I have just returned from a week staying at Casa Albert with our Cry in the Dark hosts Steve Cooper and Beth Johnson. It was a superb week and one which has undoubtedly had a profound impact on all of us.
We are a Catholic and Church of England 3-16 through school in Barnsley. Our Christian foundation guides and influences our actions and we try really hard to ensure that our pupils not only do well in their tests and exams but also develop into rounded and thoughtful citizens of the future. We enthusiastically run the Archbishop of York Young Leader’s award throughout the school and love their motto “Be the change you want to see”. The philosophy that instead of complaining about injustice you should try to do something about it, to be the change, is really important and we do all sorts of work for charities and other organisations with that in mind.
We found out about Cry in the Dark through the Archbishop’s Youth Trust and have organised two week long projects with them now. It wasn’t easy for me to join in this year. As headteacher my diary is very busy, but I decided that if I was encouraging everyone else to go out and Be the Change then I should be leading by example. I decided to go in May and had 5 months to ensure my diary could accommodate the week away. I am so glad I did.
Nothing can really prepare you for what you find in Romania. The first surprise is what a beautiful country it is. The landscape is very rural with plentiful rolling hills, forests and lakes. But you soon start noticing differences, there are hundreds of horse and carts on the roads full of picked crops, families travelling to town or men travelling to work. There are hundreds of wells too, most houses don’t have mains water and wells are their main source.
The visit was split between spending time with different groups of people and a building project. The groups we visited included Casa Lumina which houses the children (now young adults) Steve found in state run orphanages in 1998, the day care hospice centre at Casa Albert where young people are driven in to visit, trips out to see young people in their homes that can’t make it to the hospice, Ungereni which is a state run institution for physically and mentally disabled adults and Negustorului which is a village for the Roma community and where people live in real poverty. Each of these visits was special in its own right, we loved them all.
The young people of Casa Lumina were particularly special and we bonded with them very strongly, even preferring to go back there on our day off to see them again and throw an impromptu party. Great fun! Earlier in the week Steve had told us in much more detail about how and why he set up the project. He showed us a film of the state run orphanage where he found the children in 1998 and we could recognise the children in Casa Lumina. It suddenly became real for us. We weren’t watching a remote group from abroad any more we were watching the past lives of young people who we knew. Flori being poked with a stick, Maria left unattended wearing a dirty vest and nothing else. There wasn’t a dry eye let me tell you. In fact I cried loads of times during the week.

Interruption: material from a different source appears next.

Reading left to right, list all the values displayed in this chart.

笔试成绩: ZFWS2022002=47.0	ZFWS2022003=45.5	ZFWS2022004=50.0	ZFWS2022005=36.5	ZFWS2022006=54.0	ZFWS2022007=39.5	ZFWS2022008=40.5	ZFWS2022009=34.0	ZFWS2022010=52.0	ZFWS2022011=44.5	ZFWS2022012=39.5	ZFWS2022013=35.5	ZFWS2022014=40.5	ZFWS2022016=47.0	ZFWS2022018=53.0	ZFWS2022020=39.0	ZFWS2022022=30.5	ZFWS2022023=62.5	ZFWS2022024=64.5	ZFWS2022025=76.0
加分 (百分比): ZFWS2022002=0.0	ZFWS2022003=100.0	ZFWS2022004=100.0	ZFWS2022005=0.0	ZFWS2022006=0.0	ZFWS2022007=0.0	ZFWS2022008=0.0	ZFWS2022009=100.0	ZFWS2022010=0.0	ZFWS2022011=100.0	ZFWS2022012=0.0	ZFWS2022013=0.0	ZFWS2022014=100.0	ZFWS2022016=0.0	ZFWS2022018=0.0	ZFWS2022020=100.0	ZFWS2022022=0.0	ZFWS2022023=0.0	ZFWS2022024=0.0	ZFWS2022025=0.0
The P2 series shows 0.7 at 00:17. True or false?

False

The building project was in Negustorului. A family had been identified by Steve and Beth who needed a new drive to be built to enable their horse and cart to access their property and to allow them to walk outside their door without stepping in mud. The build required the area to be dug out then filled with concrete and took 4 days. The family were so grateful when we finished, they cried and thanked God and hugged and kissed us. It was so easy for us to do yet they were so grateful that we had done it.

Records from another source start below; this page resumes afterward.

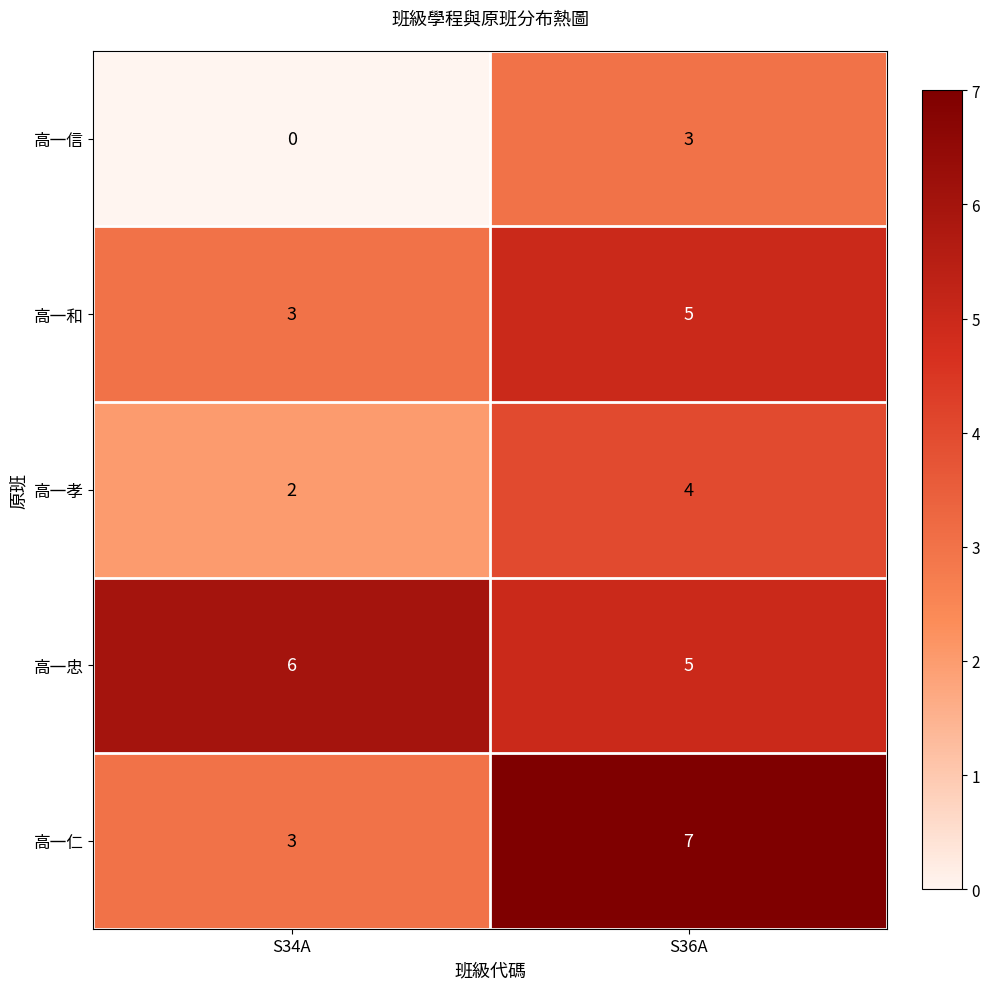

At which label is 高一和 closest to 4?

S34A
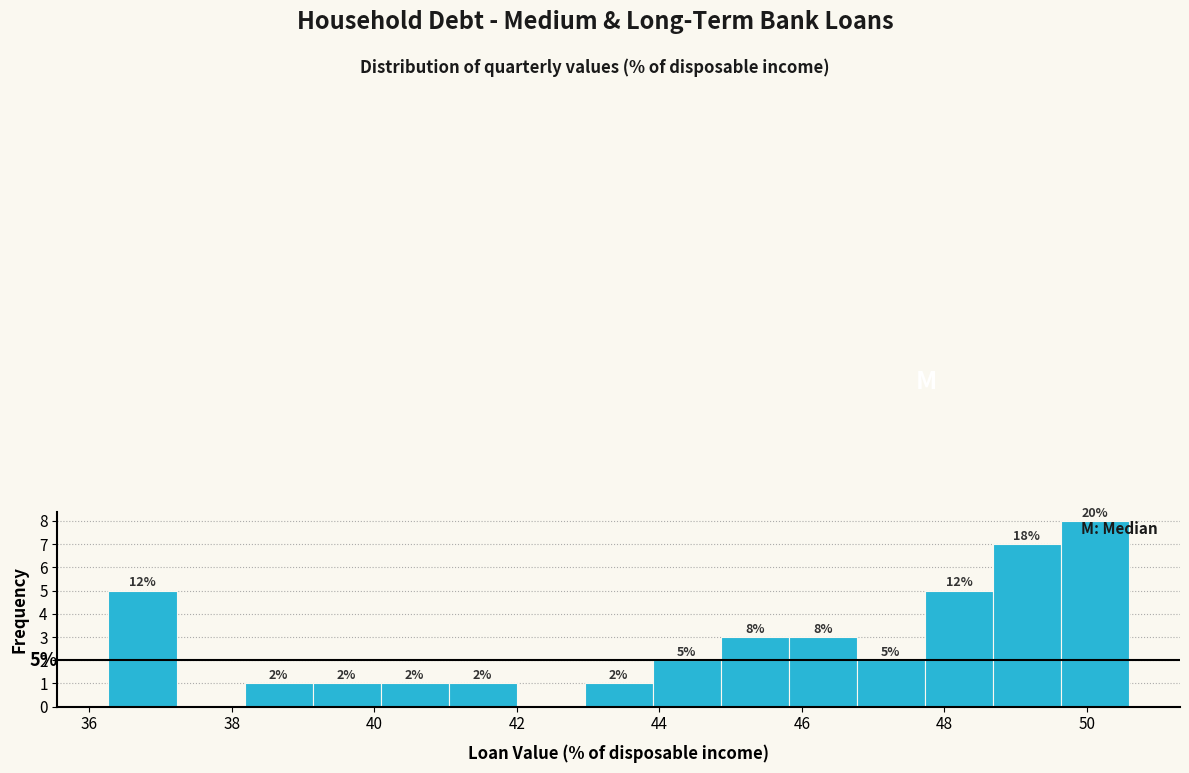

Over which range of the x-axis is the bar tallest?

49.6 to 50.6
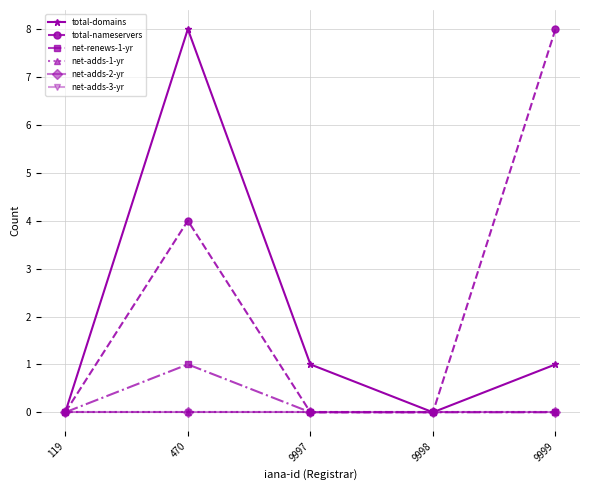

Which category has the lowest value in the net-adds-3-yr series?

119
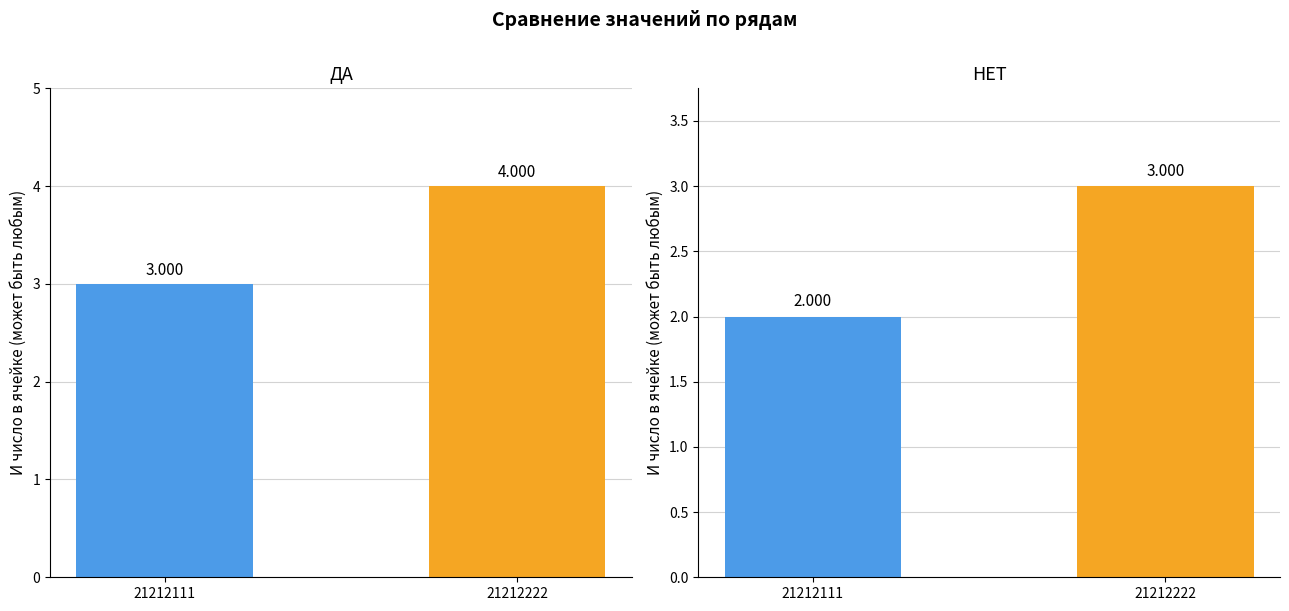

The value of НЕТ at 21212111 is 1. True or false?

False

So it was an incredible visit for us. To take young people to see how awful life can be for others in our own continent (only 3 hours away) and then to enable them the opportunity to do something concrete that can leave a lasting legacy is so powerful.
I hear talk sometimes that what young people need is national service to whip them into shape. I disagree. I think everyone at some time in their life should be sent out to a place like Bacau to serve the poor. It would change attitudes immeasurably and make us all more grateful for what we have.
I think the work Cry in the Dark do is amazing and I feel really privileged to have helped in a small way. If you are reading this and considering a visit of your own, do it! It has been the most amazing school visit I have ever been a part of and has had a profound effect me and the pupils we took with us.